Random game selection rather than set progression maybe, could even be a branching path depending upon performance.
Setting inventory
Setting a handicap (stats, maximum 3 ammo at any one time)
Maybe messing with controls (up is down, run jammed on, no shooting...)
Little randomiser maybe (might need to learn level editing basics for this one)
Jumping between one room in one game, another room in another game when you exist that first game's room, before jumping around some more... Or maybe just a quick and easy way to do different level order, repeat a level/segment, or maybe a boss rush. Can even do something silly like "beat your score from last time" which might be hard if they played to win last time and now have to beat that where a person that held back might have an easier time.
"Die 5 times", or maybe load savestate in choice locations and get them to die or do something special and die afterwards.
Finish exactly on/exactly with/...
Randomly load a savestate from a few seconds back just to mess with the player.
Combination of goals rather than simple score or whatever
If not a random savestate then random turbo mode, or random slowdown (messes with rhythm which in turn messes with players that play to it)
Force certain graphical layers off
... this could go on for a while. All relatively easy to do, give or take playing to the point in the game where you make the savestate (remember you have cheats and savestates of your own)
If you want to know how to do the hardware thing I speculated upon then that is a far greater project. The harder part would likely be merging games together and not having them interfere with each other, though the assembly is not likely to be anything other than tedious.

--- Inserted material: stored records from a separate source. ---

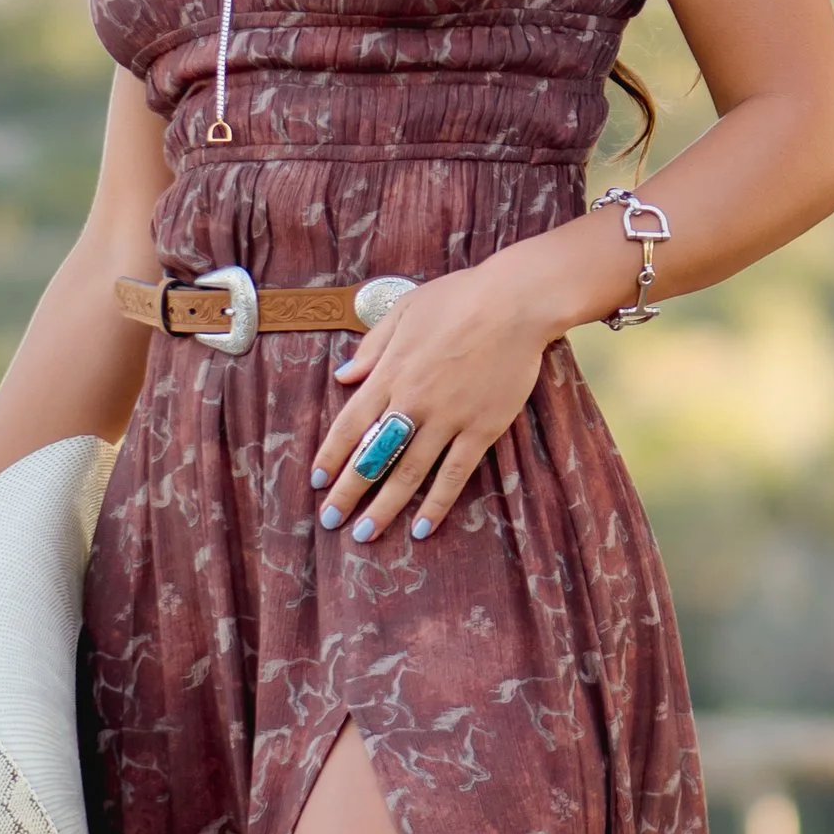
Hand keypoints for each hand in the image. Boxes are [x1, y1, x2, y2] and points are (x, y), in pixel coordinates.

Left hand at [309, 262, 553, 545]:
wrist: (515, 301)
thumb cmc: (459, 298)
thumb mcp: (404, 310)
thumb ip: (372, 347)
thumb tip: (342, 376)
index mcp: (390, 372)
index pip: (349, 424)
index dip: (331, 456)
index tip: (317, 481)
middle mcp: (413, 401)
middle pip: (372, 456)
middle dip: (348, 493)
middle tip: (331, 522)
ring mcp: (448, 418)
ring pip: (409, 473)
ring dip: (385, 507)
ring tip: (365, 535)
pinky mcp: (482, 429)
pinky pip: (455, 474)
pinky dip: (437, 503)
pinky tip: (423, 528)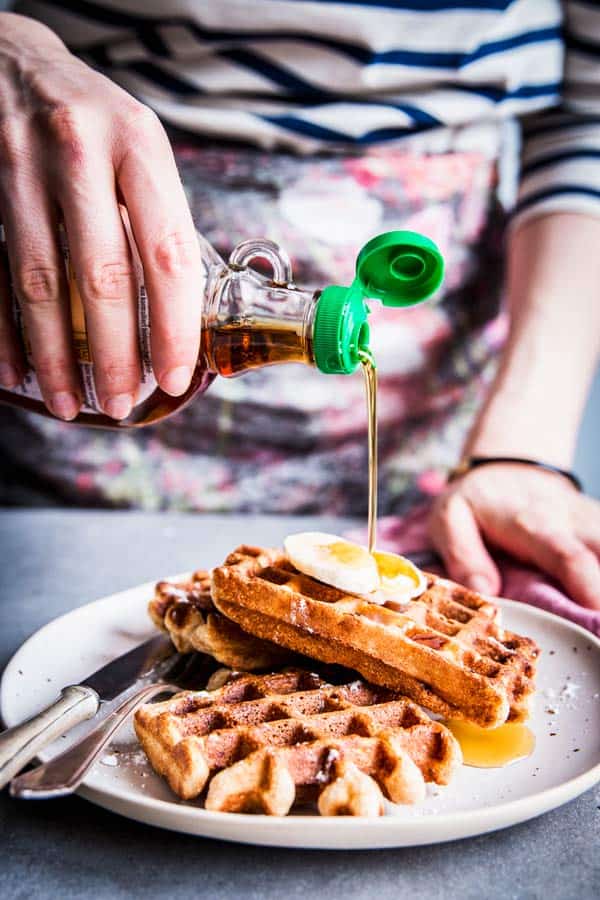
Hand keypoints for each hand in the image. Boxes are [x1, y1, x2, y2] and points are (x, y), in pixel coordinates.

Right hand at [0, 14, 202, 419]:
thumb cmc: (92, 121)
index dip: (174, 328)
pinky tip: (19, 371)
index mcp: (139, 144)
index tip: (175, 377)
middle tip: (120, 403)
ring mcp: (22, 167)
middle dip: (114, 355)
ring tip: (70, 403)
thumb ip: (158, 219)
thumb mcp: (139, 148)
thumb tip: (185, 316)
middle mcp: (81, 152)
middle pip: (103, 277)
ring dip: (56, 357)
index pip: (168, 254)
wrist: (11, 61)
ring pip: (41, 284)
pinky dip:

If none of that or the previous thing makes sense or you can't ask sensible questions about what you might want to have to do from a general programming understanding of things (don't expect you to know specific header and file call methods of the DS, would expect you to speculate on their existence as a general thing and hurdle to overcome) then you have a long road ahead before you get anything there. Personally I could do it but would sooner grab a DS flash cart, reset option and savestates, and possibly just leave it as a manual thing.